CUANDO he visto a mi señora Leire anunciando una Ley Integral de Igualdad de Trato y No Discriminación (las mayúsculas que no falten) me he acordado de aquella impagable quintilla del gran Leonardo Castellani: «¡Igualdad!, oigo gritar / al jorobado Fontova. / Y me pongo a preguntar: / ¿Querrá verse sin joroba / o nos querrá jorobar?». Pero, antes de que me apliquen retroactivamente la anunciada ley, quiero precisar que la mención a ese Fontova de la quintilla en modo alguno sugiere que mi señora Leire sea contrahecha o corcovada, pues a la vista salta que es —como diría el buen Sancho de Dulcinea— «moza de chapa, hecha y derecha y de pelo en pecho», adornada de toda suerte de prendas físicas y morales: una chica, en fin, «preparadísima, hábil y discreta», como la definiera en ocasión famosa el alcalde de Valladolid, y como conviene a un gobierno que es honra y prez del hispánico predio.

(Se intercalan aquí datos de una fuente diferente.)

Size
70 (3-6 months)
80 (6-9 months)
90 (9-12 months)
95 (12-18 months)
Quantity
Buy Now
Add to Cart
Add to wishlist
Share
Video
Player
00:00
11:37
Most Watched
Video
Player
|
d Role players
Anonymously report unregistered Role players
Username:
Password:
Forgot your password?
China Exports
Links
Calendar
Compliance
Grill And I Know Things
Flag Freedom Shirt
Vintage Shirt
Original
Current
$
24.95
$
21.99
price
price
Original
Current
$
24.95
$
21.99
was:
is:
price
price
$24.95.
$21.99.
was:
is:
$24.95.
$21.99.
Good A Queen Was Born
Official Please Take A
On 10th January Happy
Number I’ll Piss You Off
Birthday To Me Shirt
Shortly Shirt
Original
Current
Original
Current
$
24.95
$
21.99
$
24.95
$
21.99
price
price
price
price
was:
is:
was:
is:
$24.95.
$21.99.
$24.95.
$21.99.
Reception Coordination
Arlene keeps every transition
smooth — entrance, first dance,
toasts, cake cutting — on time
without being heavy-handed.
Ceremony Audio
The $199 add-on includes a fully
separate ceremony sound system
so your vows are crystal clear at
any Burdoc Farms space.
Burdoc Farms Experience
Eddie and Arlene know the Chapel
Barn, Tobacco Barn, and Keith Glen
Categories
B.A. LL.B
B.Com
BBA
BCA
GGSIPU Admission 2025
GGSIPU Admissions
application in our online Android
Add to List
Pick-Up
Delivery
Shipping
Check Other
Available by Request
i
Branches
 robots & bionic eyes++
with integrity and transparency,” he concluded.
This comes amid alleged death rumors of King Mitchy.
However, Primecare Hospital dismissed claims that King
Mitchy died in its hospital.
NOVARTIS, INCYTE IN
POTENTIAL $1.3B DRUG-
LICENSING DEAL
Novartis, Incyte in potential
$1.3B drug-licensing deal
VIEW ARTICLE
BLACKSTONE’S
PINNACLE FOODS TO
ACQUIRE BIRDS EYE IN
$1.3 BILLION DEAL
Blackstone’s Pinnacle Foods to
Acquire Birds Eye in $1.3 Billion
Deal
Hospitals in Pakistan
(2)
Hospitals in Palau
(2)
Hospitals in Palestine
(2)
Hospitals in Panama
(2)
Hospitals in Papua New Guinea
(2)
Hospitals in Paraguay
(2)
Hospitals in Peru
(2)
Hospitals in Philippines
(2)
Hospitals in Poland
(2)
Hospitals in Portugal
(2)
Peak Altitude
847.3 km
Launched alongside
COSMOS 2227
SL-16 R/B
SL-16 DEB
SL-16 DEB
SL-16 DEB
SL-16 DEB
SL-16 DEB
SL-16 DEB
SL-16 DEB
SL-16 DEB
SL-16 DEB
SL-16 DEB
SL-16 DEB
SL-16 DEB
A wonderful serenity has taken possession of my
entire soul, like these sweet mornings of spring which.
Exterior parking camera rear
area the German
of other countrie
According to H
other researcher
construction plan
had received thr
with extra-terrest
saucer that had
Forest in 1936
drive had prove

Y puesto que nada tiene de jorobada mi señora Leire, luna resplandeciente entre todas las esferas que pueblan el empíreo cielo (desde cuyo balcón acertó a vislumbrar la gozosa conjunción astral que derramaría bienes sobre el orbe terráqueo), hemos de concluir que, en efecto, nos querrá jorobar. Siendo la igualdad y la prohibición de toda discriminación principios rectores de nuestro ordenamiento, la ley anunciada parece del todo superflua; salvo que... bajo tan rimbombante título encubra una intención diversa a la que enuncia. «Se trata de construir una sociedad que no humille a nadie y también una sociedad que no permita que nadie sea humillado», nos ha aleccionado mi señora Leire. Y en esa expresión —«construir una sociedad»— que con singular donaire ha deslizado, como las damas de alcurnia deslizan un cuesco sin inmutar la sonrisa, se cifra el sentido de tan rimbombante ley, que no es otro sino proseguir la hoja de ruta trazada hace siete años por el gobierno de nuestro ínclito Zapatero, espejo de príncipes y caballeros; hoja de ruta que no ha rectificado ni un ápice desde entonces y que ha demostrado ser la única línea de actuación coherente de su gobierno, el único empeño en el que nuestro esforzado paladín no ha titubeado, así llovieran crisis económicas o sapos del cielo. Y esa hoja de ruta es la marcada por la ideología de género.
¿Y qué propugna la ideología de género? Pues propugna que la diferencia entre los sexos no es algo natural, sino el producto de prácticas sociales represoras que conviene aniquilar. Propugna que la diferencia sexual entre el varón y la mujer no es una realidad innata propia del ser humano; y que sólo existen géneros: es decir, roles sociales optativos en la conducta sexual del individuo. Para la ideología de género el sexo no es algo determinado por el nacimiento, sino la consecuencia de una elección o deseo. Y cualquiera que ose pronunciarse contra tales apriorismos demenciales será inmediatamente jorobado por esta ley, que considerará reo de homofobia a quien sostenga que el matrimonio es la unión de personas de distinto sexo, o de inductor al machismo a cualquiera que se atreva a deslizar una ironía contra mi señora Leire; y, para acabar de jorobar a los réprobos, la anunciada ley pretende crear una suerte de tribunal policial, encargado de vigilar la conducta social y de ejercer acciones judiciales contra los réprobos, que tendrán —en un flagrante caso de prueba diabólica— que demostrar su inocencia si no desean ser castigados. Así se «construye una sociedad» en la que brillan luminarias como mi señora Leire, día de mi noche, gloria de mi pena, norte de mis caminos, estrella de mi ventura.